Church has commitment to proclaim the truth, says Peruvian cardinal

.- Cardinal Juan Luis Cipriani of Lima said this week the Church is committed to authentic truth, in spite of all criticisms.  The cardinal also reminded bishops that when they speak, they should do so not in their own name, but always in the name of Christ.

The cardinal has come under fire in recent weeks for his comments made on Peru’s Independence Day expressing concern about the final report of the Commission on Truth and Reconciliation (CTR), which slammed the Church for its actions in Ayacucho, Apurimac, and Huancavelica during the country’s decades-long battle with terrorism.

During his radio program, “Dialogue of Faith,” the cardinal explained that the Church must, “make the effort to teach people respect for the truth, because hope springs forth from that truth and that freedom.” Yet when those who cheat and steal have more friends and are more successful, “one feels discouraged because one wonders, what’s point of behaving properly if it gets you nowhere. Better to be smart and fool others in order to successful,” the cardinal said.
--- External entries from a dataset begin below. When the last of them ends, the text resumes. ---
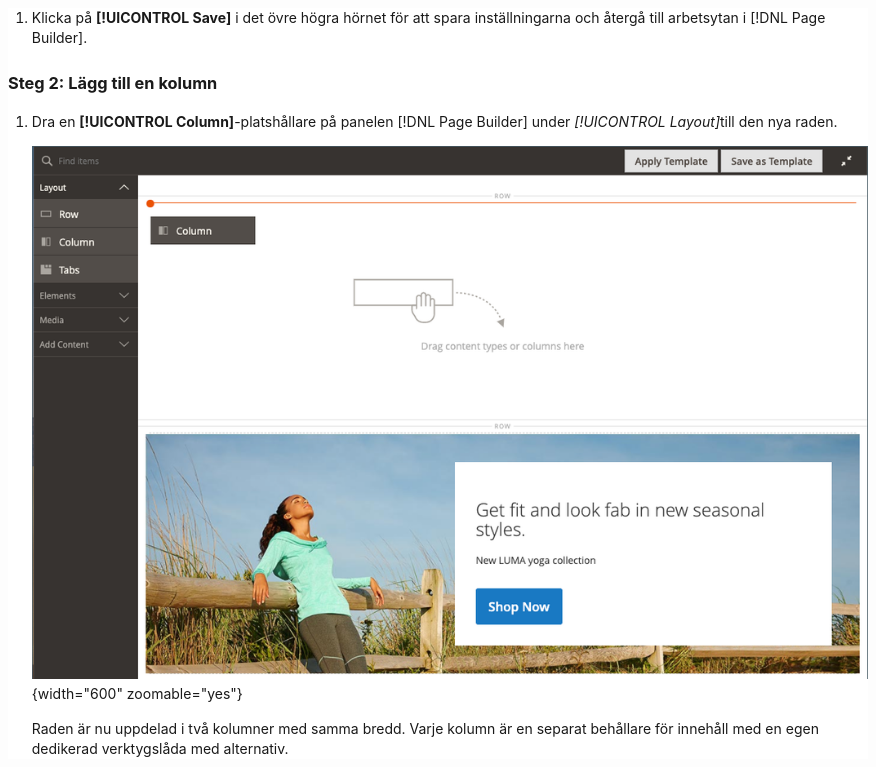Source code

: 1. Klicka på **[!UICONTROL Save]** i det övre högra hörnet för att spara inställningarna och återgå till arbetsytan i [!DNL Page Builder].

### Steg 2: Lägg till en kolumn

1. Dra en **[!UICONTROL Column]**-platshållare på panelen [!DNL Page Builder] under _[!UICONTROL Layout]_&#x200B;till den nya raden.

   ![Dra en kolumninnehållstyp till scenen](./assets/pb-tutorial1-column-drag-to-stage.png){width="600" zoomable="yes"}

   Raden är nu uppdelad i två kolumner med samma bredd. Varje kolumn är en separat behållare för innehåll med en egen dedikerad verktygslåda med alternativ.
“Let us value the truth and respect each other’s word, let the vengeance and persecution driven by political motive cease, let us allow the judicial system to function according to its norms,” he stated.

Cardinal Cipriani also chided bishops for attempting to justify erroneous public comments by saying they are making them in their own name and not in the Church’s.  “This confuses people greatly.  Every word said by a bishop must, in some way, reflect the doctrine of the Church, and if this isn’t the case then he is a heretic or an apostate.  He has abandoned true doctrine or is teaching falsehoods,” he warned.
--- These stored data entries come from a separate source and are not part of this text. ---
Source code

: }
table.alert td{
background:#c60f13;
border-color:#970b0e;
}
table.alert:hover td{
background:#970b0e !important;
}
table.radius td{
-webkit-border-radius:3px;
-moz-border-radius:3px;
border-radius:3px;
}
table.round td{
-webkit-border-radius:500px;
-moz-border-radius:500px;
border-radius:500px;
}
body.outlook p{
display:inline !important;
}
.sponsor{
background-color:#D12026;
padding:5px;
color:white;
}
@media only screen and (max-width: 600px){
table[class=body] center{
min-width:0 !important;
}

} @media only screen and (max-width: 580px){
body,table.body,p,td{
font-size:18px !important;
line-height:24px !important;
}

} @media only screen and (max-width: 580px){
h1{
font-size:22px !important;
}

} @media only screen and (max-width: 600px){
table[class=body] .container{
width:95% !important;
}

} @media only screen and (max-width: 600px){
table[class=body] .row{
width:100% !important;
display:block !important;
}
Regarding the final report of the Commission on Truth and Reconciliation (CTR), Cardinal Cipriani said it should have been more objective and balanced.  “If a Commission has been given a moral responsibility it should act as such, and therefore be very careful in being objective in its judgments,” he said.
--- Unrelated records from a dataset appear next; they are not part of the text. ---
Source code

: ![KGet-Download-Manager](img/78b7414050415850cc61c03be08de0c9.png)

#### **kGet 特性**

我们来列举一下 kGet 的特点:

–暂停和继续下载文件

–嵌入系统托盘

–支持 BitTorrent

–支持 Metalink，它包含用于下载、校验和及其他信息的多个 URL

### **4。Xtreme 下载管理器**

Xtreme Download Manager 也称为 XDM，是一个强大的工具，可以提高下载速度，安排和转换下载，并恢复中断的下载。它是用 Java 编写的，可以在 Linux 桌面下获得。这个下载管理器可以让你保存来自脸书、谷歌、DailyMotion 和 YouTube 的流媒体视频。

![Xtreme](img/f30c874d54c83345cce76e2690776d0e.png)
“The CTR had the grave responsibility to be extremely transparent in all its work. I realize it was not an easy task but at the same time, they forgot to talk to the bishops of Huancavelica and Abancay. That is, the CTR did not talk with those that it has passed judgment on in its final report, and that was too big of an oversight,” he added.

The CTR was commissioned by the Peruvian president in 2001 to investigate violations of human rights during the decades-long battle with the terrorist organizations Shining Path and Tupac Amaru.  However, in 2003 it published a controversial report accusing several Church leaders of “hindering” the defense of human rights.  Cardinal Cipriani, who at the time was Archbishop of Ayacucho, was one of the Church officials named in the report.

The CTR report has come under intense fire from critics across the board due to its statistics on the number of deaths that occurred during the civil strife.  Another government committee has also raised questions about the CTR’s handling of the $1 million dollars it was given for its task.